**REQUIRED WORK**
Every line in the following data that has "patch" counts toward the total; state that total alone.
════
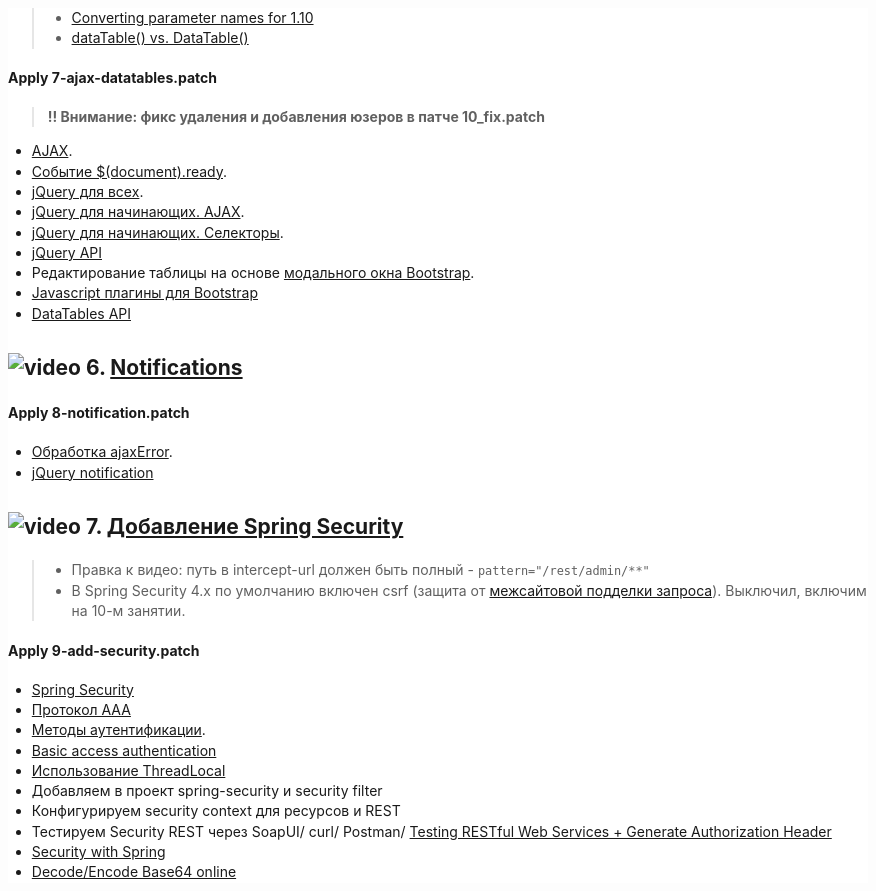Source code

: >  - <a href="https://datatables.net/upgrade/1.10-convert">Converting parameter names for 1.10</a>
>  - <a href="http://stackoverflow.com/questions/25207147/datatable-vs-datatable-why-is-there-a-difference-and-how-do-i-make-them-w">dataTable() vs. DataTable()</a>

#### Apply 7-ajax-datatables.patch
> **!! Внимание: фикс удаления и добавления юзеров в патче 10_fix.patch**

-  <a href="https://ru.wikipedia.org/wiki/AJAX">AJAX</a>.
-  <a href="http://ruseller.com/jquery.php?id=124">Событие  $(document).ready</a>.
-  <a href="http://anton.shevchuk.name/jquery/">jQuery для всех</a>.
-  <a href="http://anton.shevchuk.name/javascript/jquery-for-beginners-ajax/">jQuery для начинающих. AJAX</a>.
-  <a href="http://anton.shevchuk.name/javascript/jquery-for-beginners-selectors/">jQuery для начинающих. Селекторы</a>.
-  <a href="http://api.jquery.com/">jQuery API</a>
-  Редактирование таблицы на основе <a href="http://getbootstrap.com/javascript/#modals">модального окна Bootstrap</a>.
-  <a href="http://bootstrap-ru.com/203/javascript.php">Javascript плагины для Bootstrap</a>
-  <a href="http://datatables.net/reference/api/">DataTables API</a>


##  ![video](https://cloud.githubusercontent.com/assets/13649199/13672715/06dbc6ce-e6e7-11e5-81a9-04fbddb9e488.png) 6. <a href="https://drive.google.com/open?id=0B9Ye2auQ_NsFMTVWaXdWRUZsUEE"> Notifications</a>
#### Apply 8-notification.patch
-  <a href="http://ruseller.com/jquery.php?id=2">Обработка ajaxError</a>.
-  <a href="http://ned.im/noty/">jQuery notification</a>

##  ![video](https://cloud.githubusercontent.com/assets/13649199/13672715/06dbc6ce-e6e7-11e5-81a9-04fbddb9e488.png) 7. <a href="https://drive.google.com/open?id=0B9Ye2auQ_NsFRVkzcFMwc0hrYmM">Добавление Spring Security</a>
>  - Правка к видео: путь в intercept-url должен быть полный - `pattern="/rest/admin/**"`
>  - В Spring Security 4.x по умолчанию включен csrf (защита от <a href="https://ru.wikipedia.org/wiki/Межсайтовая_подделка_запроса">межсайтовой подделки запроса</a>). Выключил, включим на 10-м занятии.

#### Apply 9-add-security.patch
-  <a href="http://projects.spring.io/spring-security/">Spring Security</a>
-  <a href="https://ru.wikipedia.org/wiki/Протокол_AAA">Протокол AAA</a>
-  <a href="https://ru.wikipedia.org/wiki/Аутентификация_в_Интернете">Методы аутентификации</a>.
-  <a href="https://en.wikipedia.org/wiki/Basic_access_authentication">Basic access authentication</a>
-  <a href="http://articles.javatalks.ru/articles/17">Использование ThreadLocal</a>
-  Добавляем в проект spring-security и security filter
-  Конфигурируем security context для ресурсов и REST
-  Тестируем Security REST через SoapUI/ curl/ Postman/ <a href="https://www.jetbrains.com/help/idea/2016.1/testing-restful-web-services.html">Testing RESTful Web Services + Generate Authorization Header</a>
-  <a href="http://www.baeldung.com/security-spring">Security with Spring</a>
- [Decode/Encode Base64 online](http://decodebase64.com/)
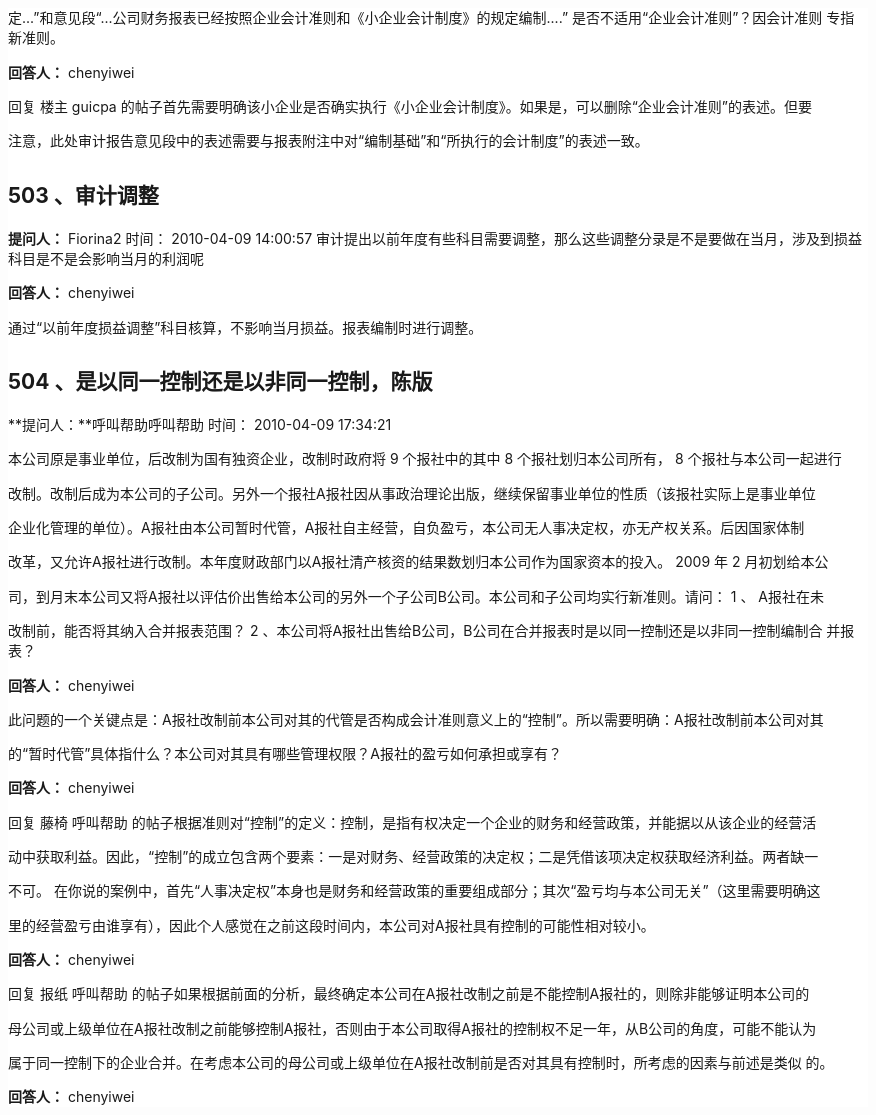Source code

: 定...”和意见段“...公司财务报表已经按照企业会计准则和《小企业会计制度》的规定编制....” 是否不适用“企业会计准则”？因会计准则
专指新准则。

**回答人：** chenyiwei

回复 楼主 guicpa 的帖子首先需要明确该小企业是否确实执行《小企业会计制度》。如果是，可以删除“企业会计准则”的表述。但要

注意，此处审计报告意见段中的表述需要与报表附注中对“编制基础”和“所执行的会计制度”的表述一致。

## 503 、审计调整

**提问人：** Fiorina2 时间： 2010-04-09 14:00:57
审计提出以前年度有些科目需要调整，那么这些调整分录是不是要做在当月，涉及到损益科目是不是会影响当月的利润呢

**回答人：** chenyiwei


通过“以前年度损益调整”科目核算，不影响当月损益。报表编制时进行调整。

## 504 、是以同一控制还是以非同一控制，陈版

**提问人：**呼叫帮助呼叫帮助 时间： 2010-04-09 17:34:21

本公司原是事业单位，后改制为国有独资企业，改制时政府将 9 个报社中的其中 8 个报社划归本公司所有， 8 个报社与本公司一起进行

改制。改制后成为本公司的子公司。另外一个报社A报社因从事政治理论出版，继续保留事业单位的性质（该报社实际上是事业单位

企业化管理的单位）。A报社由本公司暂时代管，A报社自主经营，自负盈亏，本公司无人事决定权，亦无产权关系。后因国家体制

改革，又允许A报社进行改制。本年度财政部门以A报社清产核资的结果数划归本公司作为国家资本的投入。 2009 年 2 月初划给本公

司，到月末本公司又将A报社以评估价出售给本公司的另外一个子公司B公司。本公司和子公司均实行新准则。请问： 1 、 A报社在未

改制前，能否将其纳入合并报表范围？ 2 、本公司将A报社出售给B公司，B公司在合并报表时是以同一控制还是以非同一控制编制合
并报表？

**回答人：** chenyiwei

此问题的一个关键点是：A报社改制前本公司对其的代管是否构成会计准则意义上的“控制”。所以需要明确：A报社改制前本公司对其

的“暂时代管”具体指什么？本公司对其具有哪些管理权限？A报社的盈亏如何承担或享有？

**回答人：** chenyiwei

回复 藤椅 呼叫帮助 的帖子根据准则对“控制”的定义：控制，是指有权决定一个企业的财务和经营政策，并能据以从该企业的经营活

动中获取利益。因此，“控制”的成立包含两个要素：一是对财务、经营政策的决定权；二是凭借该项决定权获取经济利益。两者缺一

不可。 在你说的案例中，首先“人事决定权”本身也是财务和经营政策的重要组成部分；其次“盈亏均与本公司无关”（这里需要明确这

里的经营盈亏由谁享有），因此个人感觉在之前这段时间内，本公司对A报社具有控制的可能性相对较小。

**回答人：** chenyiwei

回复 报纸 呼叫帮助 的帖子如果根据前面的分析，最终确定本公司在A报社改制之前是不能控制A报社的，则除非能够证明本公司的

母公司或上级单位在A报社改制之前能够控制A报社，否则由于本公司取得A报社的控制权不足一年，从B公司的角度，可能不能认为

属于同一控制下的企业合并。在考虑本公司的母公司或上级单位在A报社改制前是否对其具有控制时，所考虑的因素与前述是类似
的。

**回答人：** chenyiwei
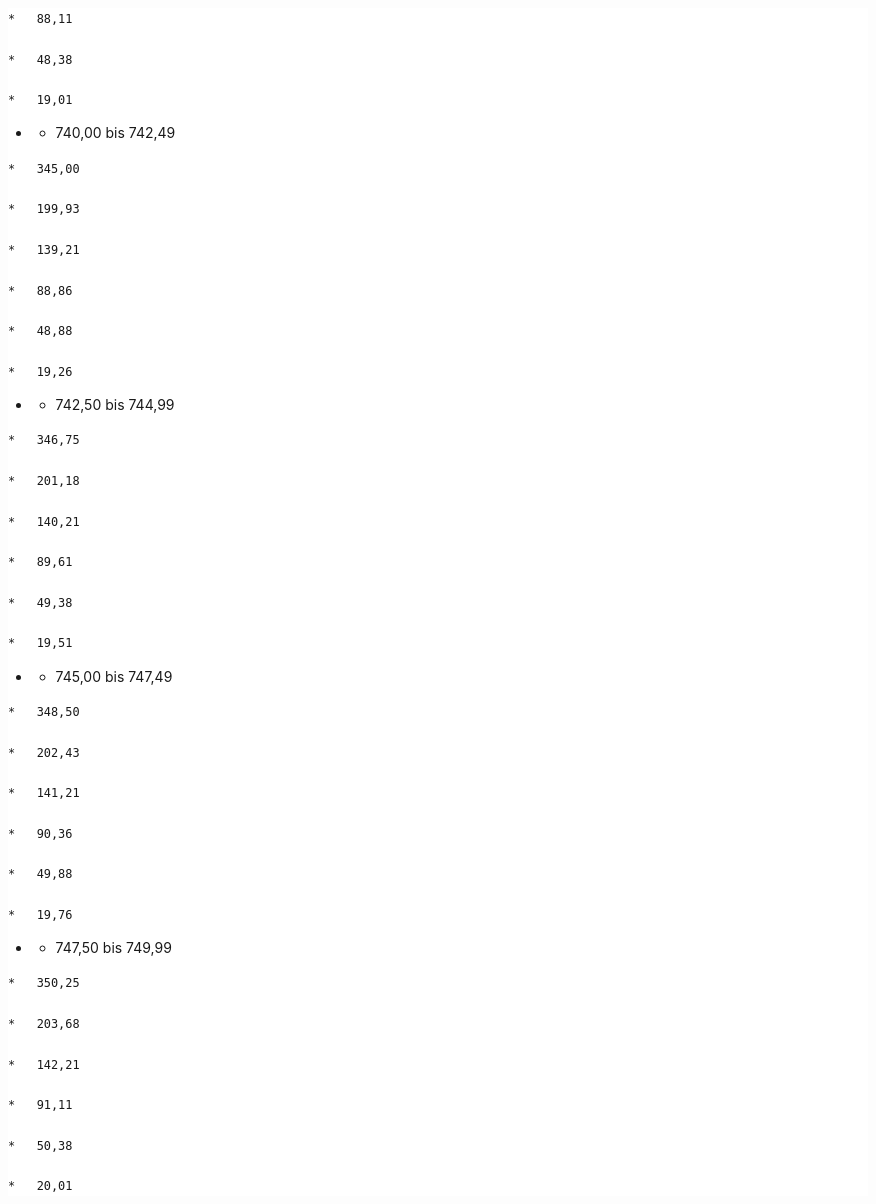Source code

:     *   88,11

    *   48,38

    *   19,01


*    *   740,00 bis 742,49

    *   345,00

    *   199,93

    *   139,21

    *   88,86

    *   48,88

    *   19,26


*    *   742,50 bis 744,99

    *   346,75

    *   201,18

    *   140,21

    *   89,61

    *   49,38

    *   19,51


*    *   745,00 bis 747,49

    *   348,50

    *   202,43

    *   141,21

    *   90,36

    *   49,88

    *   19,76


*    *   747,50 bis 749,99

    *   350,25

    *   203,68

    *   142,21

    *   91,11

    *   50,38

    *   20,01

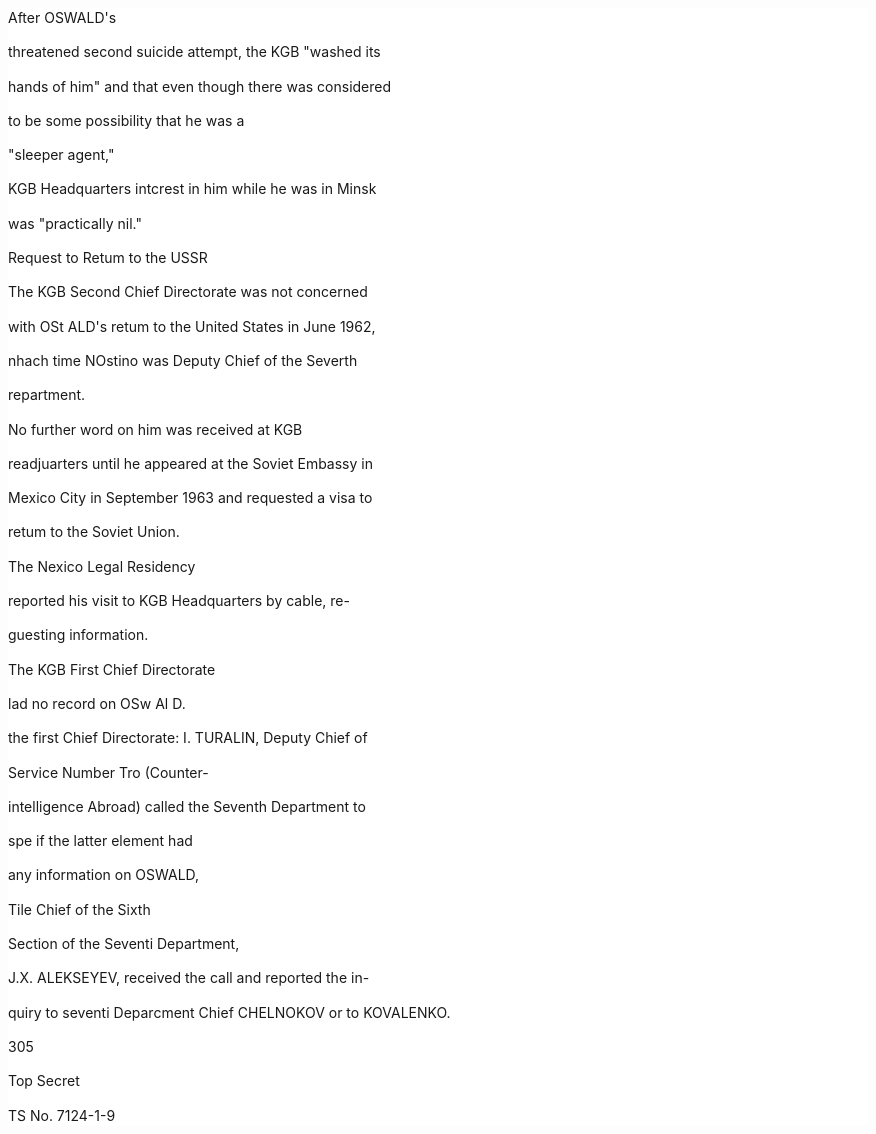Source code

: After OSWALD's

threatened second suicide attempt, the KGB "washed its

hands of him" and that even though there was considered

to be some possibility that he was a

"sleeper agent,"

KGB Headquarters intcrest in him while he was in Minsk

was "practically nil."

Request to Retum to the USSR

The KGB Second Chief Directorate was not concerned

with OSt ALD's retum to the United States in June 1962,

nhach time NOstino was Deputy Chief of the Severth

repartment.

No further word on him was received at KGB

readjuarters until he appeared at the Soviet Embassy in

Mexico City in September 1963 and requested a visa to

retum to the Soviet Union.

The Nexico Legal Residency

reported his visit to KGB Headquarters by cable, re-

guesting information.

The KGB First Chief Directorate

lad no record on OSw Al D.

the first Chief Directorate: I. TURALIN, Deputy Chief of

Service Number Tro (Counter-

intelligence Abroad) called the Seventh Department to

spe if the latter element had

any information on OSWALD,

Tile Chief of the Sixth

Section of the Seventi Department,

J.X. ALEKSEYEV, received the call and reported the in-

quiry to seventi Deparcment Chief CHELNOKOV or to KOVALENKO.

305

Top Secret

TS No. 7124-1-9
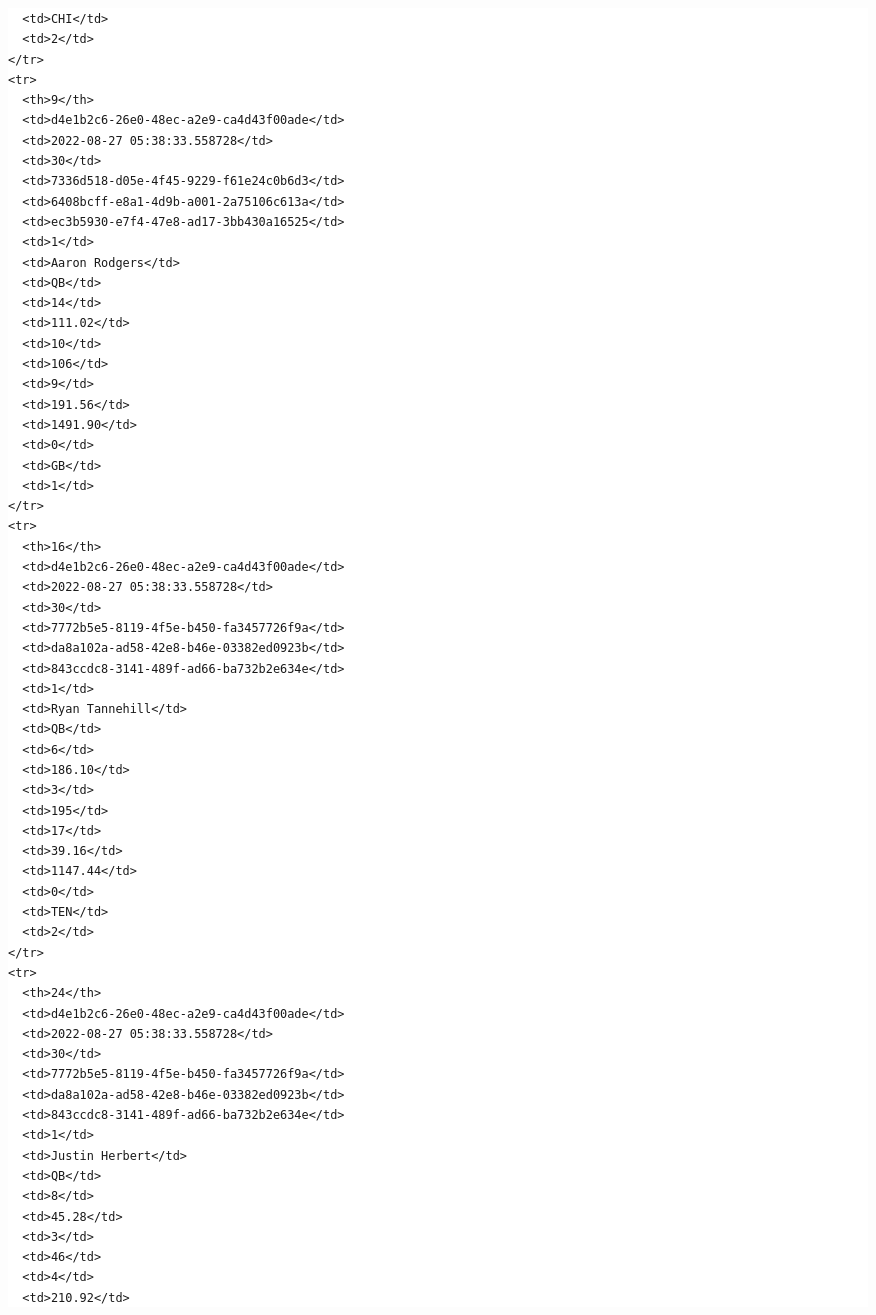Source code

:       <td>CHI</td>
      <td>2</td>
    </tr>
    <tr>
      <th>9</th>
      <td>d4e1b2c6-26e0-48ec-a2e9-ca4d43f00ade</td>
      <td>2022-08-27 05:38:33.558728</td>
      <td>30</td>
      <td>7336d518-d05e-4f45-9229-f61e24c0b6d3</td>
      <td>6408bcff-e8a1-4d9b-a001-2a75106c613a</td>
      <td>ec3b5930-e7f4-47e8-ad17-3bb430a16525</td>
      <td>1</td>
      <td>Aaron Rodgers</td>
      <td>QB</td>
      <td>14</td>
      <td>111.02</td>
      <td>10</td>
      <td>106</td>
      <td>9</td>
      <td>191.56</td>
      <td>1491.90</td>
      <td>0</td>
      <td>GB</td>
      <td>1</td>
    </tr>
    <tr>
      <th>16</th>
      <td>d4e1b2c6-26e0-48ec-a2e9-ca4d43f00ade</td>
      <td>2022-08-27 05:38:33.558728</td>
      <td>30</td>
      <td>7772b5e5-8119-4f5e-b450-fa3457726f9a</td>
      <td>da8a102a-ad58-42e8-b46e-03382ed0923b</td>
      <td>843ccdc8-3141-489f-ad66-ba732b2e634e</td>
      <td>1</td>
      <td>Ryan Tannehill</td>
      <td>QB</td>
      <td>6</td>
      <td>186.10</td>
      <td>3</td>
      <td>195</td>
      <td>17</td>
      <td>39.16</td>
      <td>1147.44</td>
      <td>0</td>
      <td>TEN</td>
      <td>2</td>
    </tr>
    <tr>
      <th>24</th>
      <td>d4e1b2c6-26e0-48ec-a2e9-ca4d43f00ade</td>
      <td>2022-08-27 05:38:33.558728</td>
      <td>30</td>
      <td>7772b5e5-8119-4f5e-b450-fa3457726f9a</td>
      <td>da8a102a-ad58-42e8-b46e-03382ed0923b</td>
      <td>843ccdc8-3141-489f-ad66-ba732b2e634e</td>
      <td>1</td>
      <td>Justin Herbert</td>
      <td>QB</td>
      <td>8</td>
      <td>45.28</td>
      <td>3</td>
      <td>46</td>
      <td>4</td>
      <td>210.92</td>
════
**ANSWER FOR THIS EXERCISE**
4